--- Excerpted passage Enclosed Below ---

This is separate from "version the dataset", since a dataset version represents a structure/meaning, and partitions produced in the past can be incorrect for the intended structure/meaning, and legitimately need to be overwritten. In contrast, new dataset versions allow new intended structure/meaning. This should be an optional concept (e.g. default version is `v0.0.0`).

## Why Deployability Matters
This needs to be deployable trivially from day one because:
- We want to "launch jobs" in an un-opinionated way - tell bazel what platform you're building for, then boop the results off to that system, and run it
- Being able to vend executables makes building weakly coupled apps easy (not a framework)

--- End of Enclosed Excerpted passage ---
--- Listed entries Enclosed Below ---

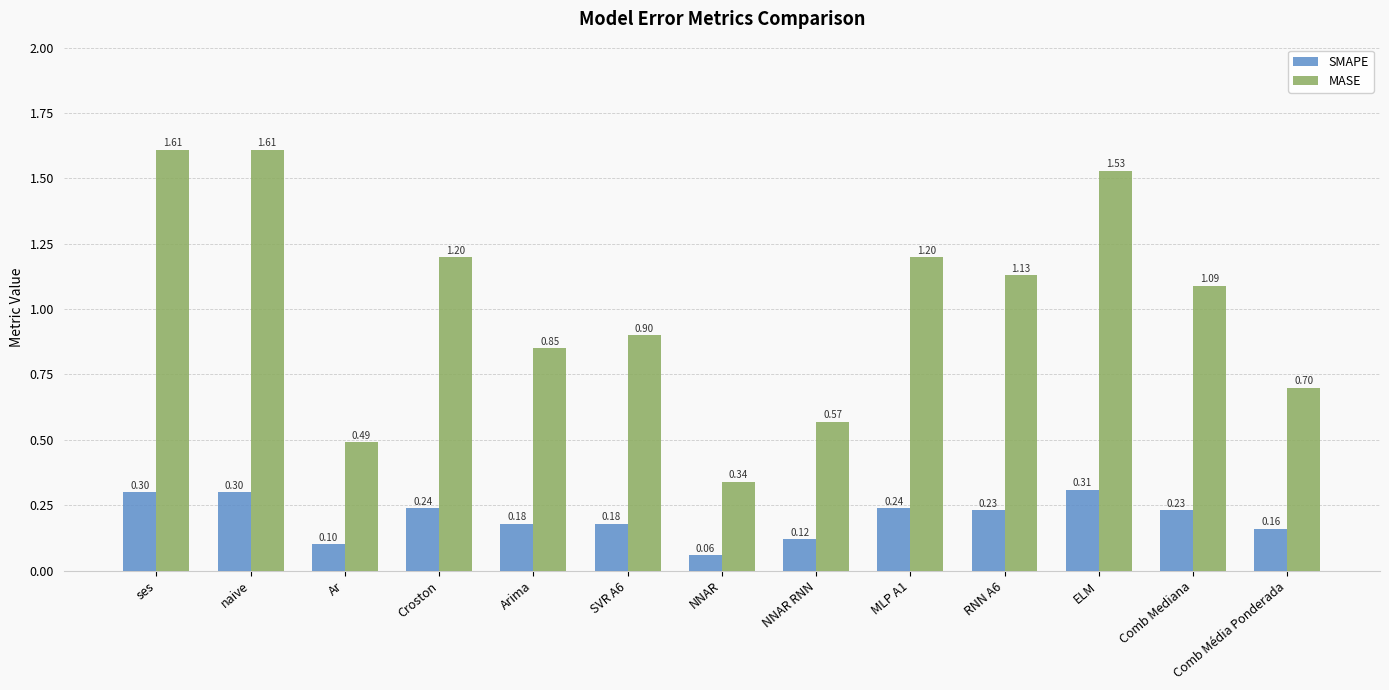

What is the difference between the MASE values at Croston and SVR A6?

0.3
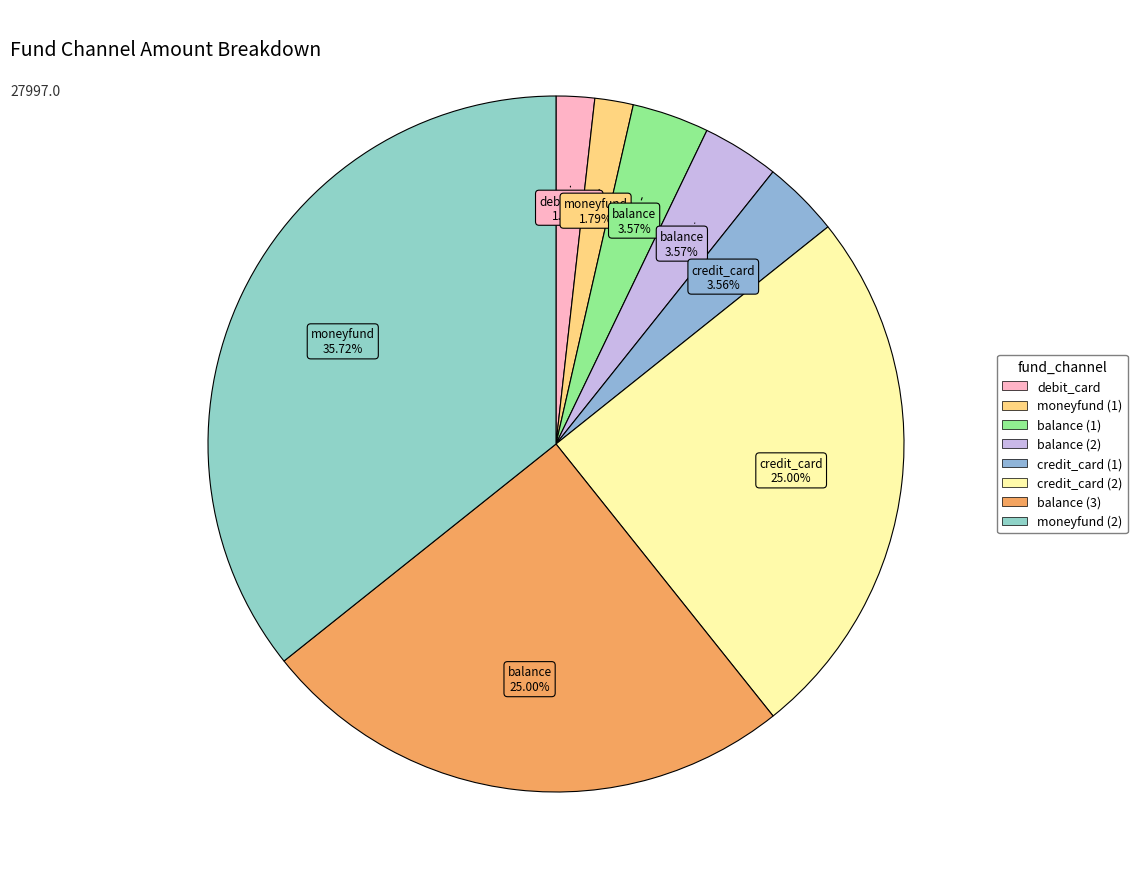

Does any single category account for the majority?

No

--- End of Enclosed Listed entries ---

### Aim of the task
Summarize the excerpt on dataset versions and deployability in two sentences. The records have nothing to do with the text.

### Result
A dataset version stands for an intended structure or meaning, so past partitions that are incorrect for it may legitimately be overwritten, while new versions allow a new intended structure or meaning; versioning should be optional, for example with a default of `v0.0.0`. Deployment needs to be trivial from day one so that jobs can be launched in an unopinionated way by telling bazel the target platform, sending the results to that system and running them, and because vending executables makes weakly coupled apps easy to build.